Opinion: Gallagher should donate flack funds to charity
I have been musing about Maggie Gallagher's misstep. By now you've probably heard about the Right Wing columnist secretly flacking for the government. Gallagher (pictured) received a tidy sum for promoting marriage in her syndicated column and an article. Some people are wondering if the Bush administration has a pattern of paying conservatives to be behind the scenes promoters of its policies.
The Daily Ilini looks at the evidence so far.
Wednesday's Washington Post reported that syndicated columnist Maggie Gallagher was paid $21,500 by the Department of Health and Human Services to encourage President Bush's $300 million program to strengthen marriage. Gallagher drafted a magazine article for the department official overseeing the program, wrote brochures for the program and briefed department officials.
The Post article is only the latest report of the Bush administration using bribes and deception to get favorable media coverage. Last year, the administration sent "video news releases" touting the President's prescription drug plan to TV stations, who aired them as if they were regular news reports. And just a few weeks ago, commentator Armstrong Williams was found to have accepted $240,000 to push the Bush administration's No Child Left Behind initiative.

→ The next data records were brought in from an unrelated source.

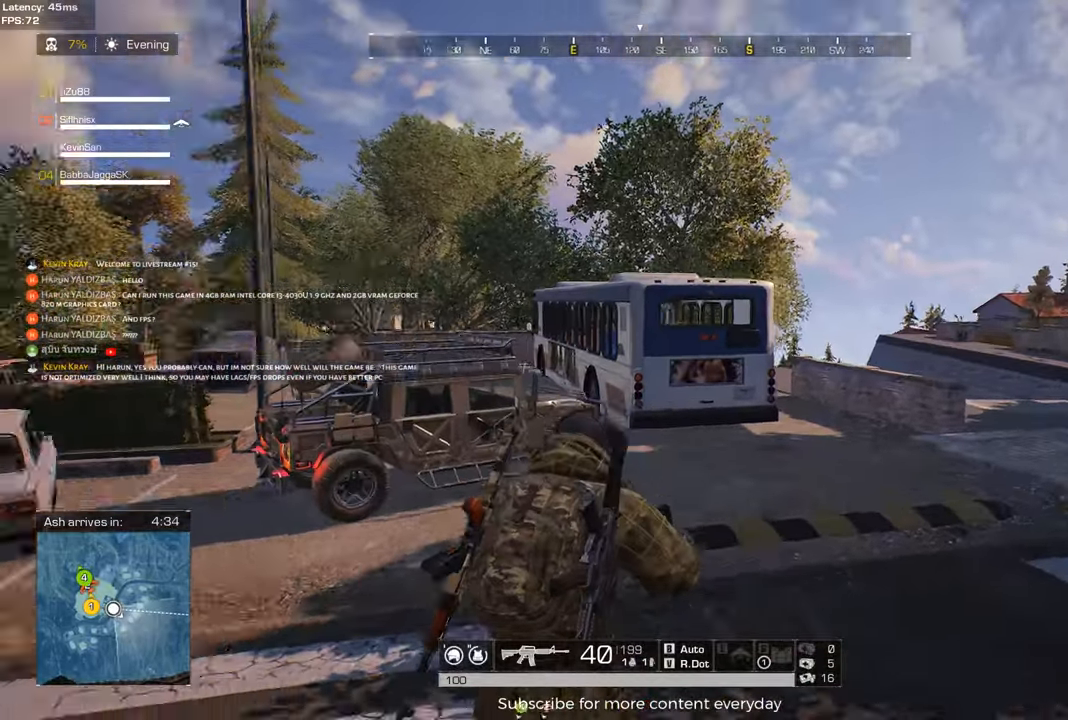
{"keys": ["d", "shift", "w"], "mouse": [], "events": []}
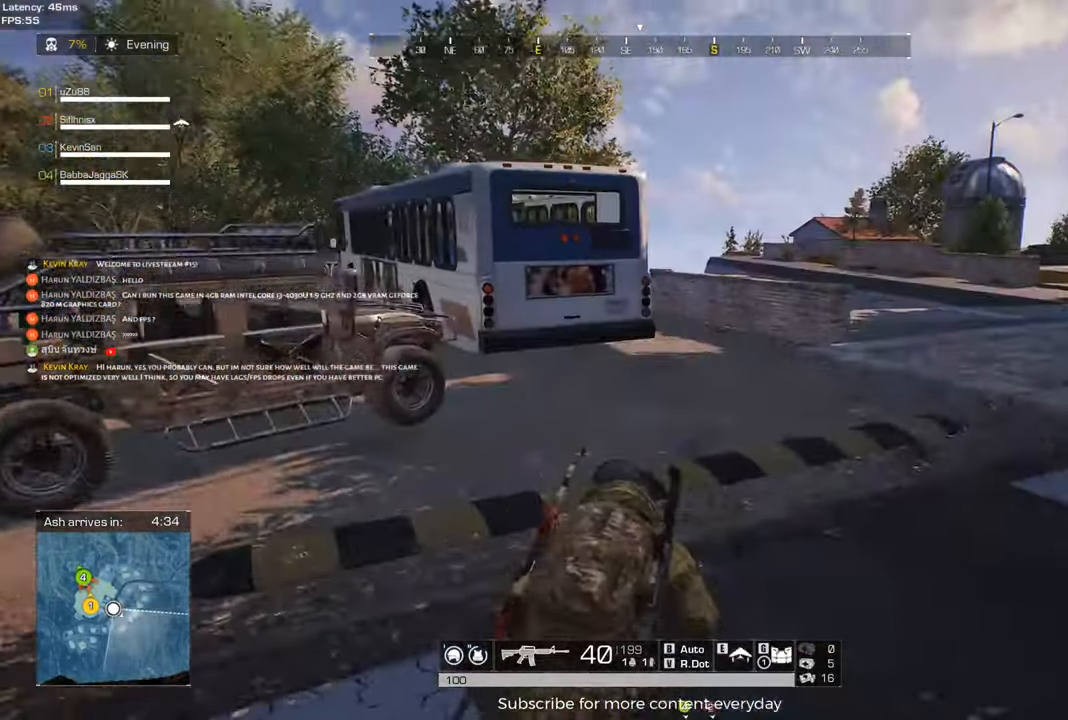
{"keys": ["shift", "w"], "mouse": [], "events": [[150, "d", "up"]]}
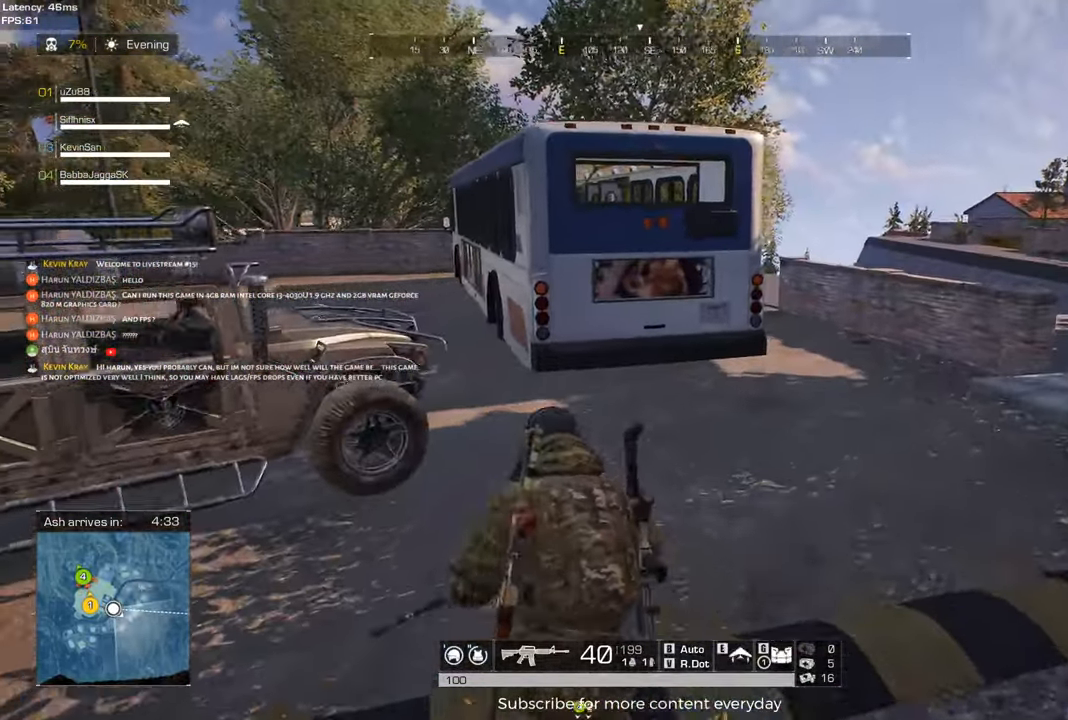
{"keys": ["d", "shift", "w"], "mouse": [], "events": [[350, "d", "down"]]}
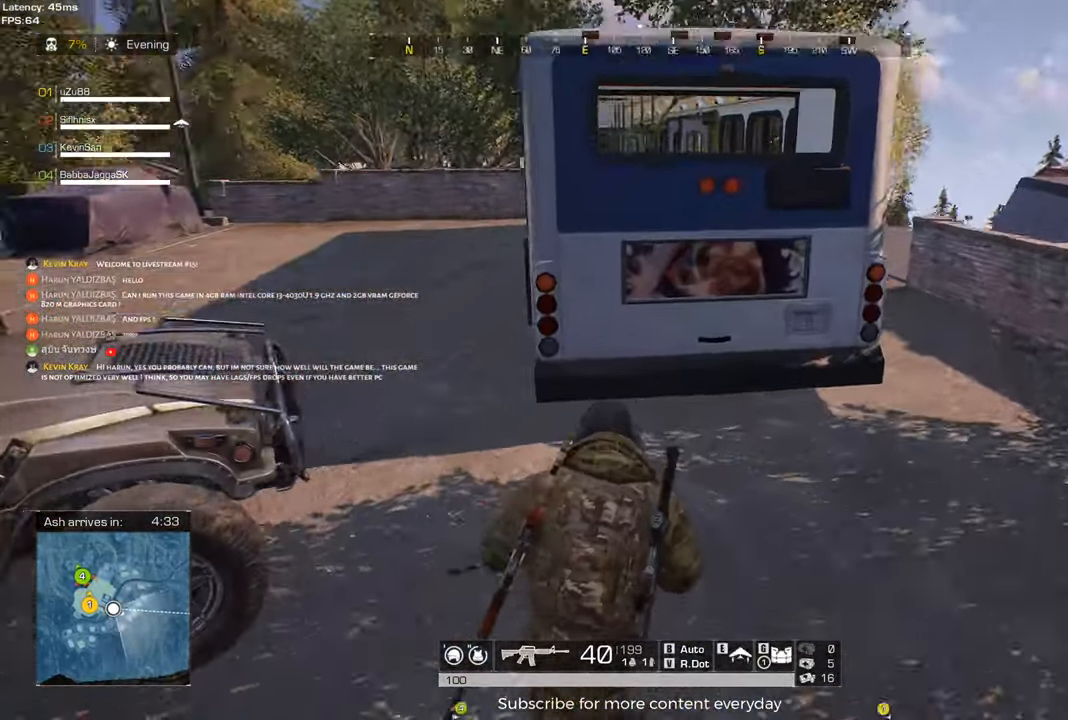
{"keys": ["d", "w"], "mouse": [], "events": [[167, "d", "up"], [367, "shift", "up"], [500, "d", "down"]]}
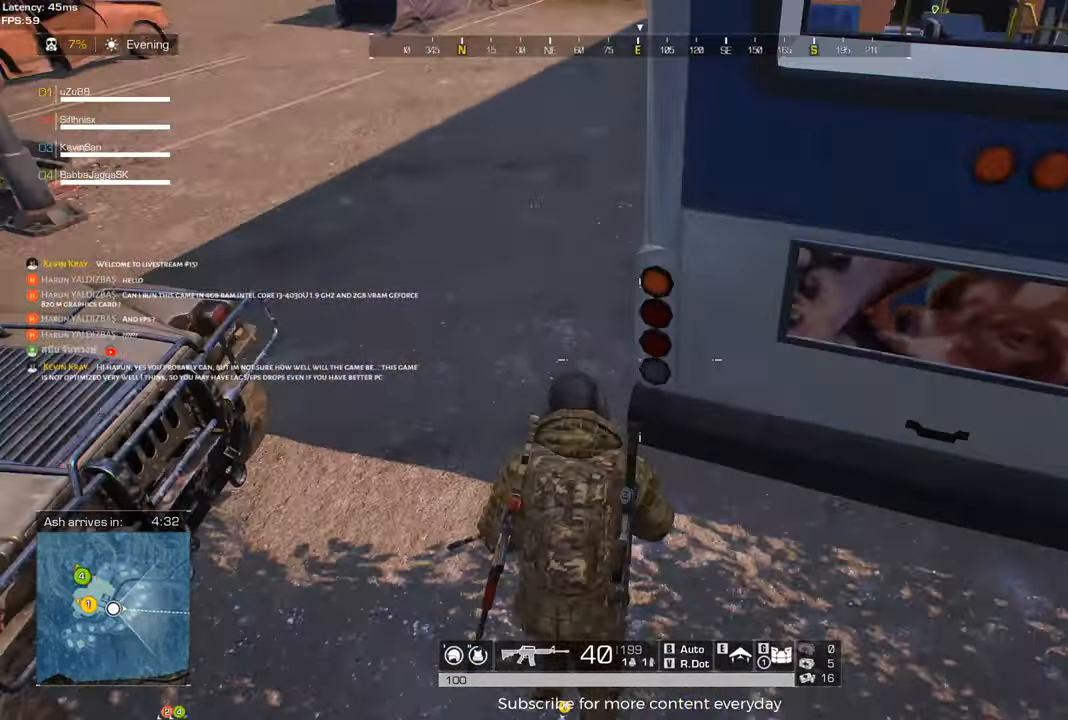
{"keys": ["a"], "mouse": [], "events": [[50, "w", "up"], [283, "w", "down"], [333, "d", "up"], [333, "w", "up"], [467, "a", "down"]]}
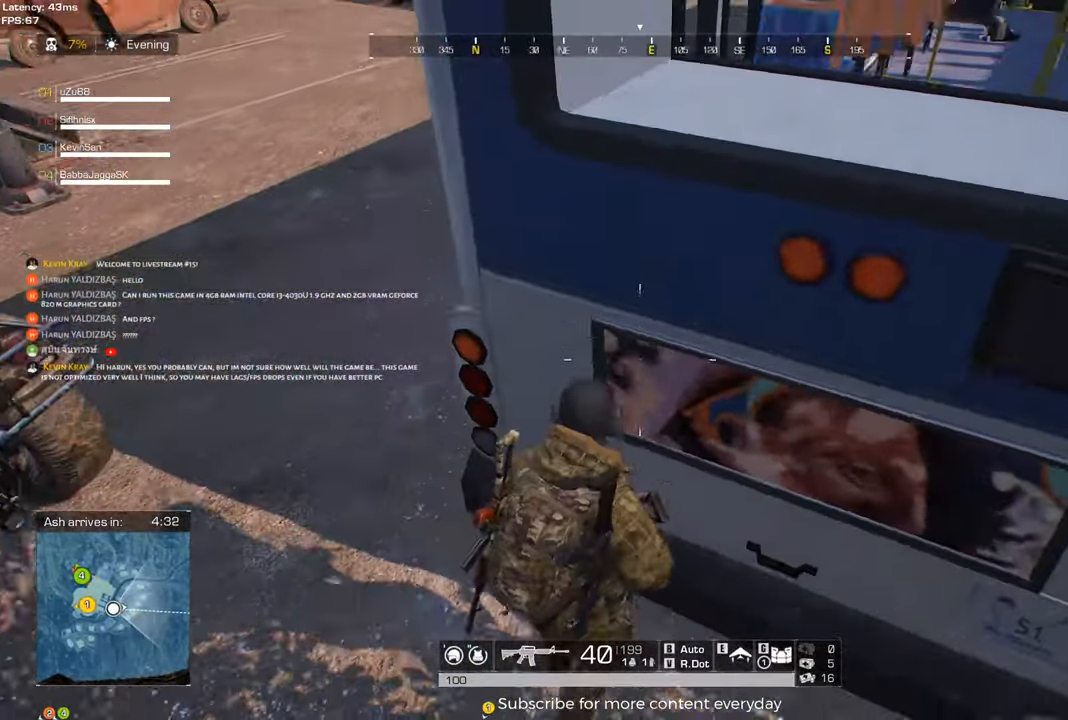
{"keys": ["a", "shift", "w"], "mouse": [], "events": [[67, "w", "down"], [117, "shift", "down"]]}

Blogger Trish Wilson notes that Gallagher also received a second payment for an article she wrote for the National Fatherhood Initiative. It was for $20,000.
Anne Martens, writing at Blue Oregon, is wondering if what Gallagher did is really grounds for being pilloried.
I've long complained that it's difficult for government to sell the public on policies without being permitted a huge advertising budget. And if government could promote itself in the same ways that Nike and Exxon and Ben & Jerry's do, then maybe people wouldn't hate government so much and maybe we could build widespread support for particular policies. Propaganda! Outrageous! Well, of course, but also very effective, and frankly much needed in this crowded age of less news and more opinion.
Really, it's not so surprising that people who believe a certain thing are happy to accept money to say what they were going to say anyway. How does this differ from the standard lecture circuit, where bigwigs get paid big bucks to say what they already believe? Is it because the money comes from the government and not some other source? Is it because we know lecturers are being paid and we expect pundits not to be? Are either of those complaints really legitimate?
Gallagher's response to the criticism has been she forgot to tell people that she was being paid to promote marriage by the government. As someone who writes for money, I do not find the practice something to be criticized in itself. I believe Gallagher's failure to disclose the relationship is the problem. Though she may personally agree with every word officials of the administration have to say about marriage, money is an incentive that can influence what a person writes, so it should be reported. In addition, one can't help but wonder if the DHH's money was wisely spent. The $41,500 paid to a columnist who claims she would have written in favor of marriage regardlessly seems to be a waste of taxpayers' money.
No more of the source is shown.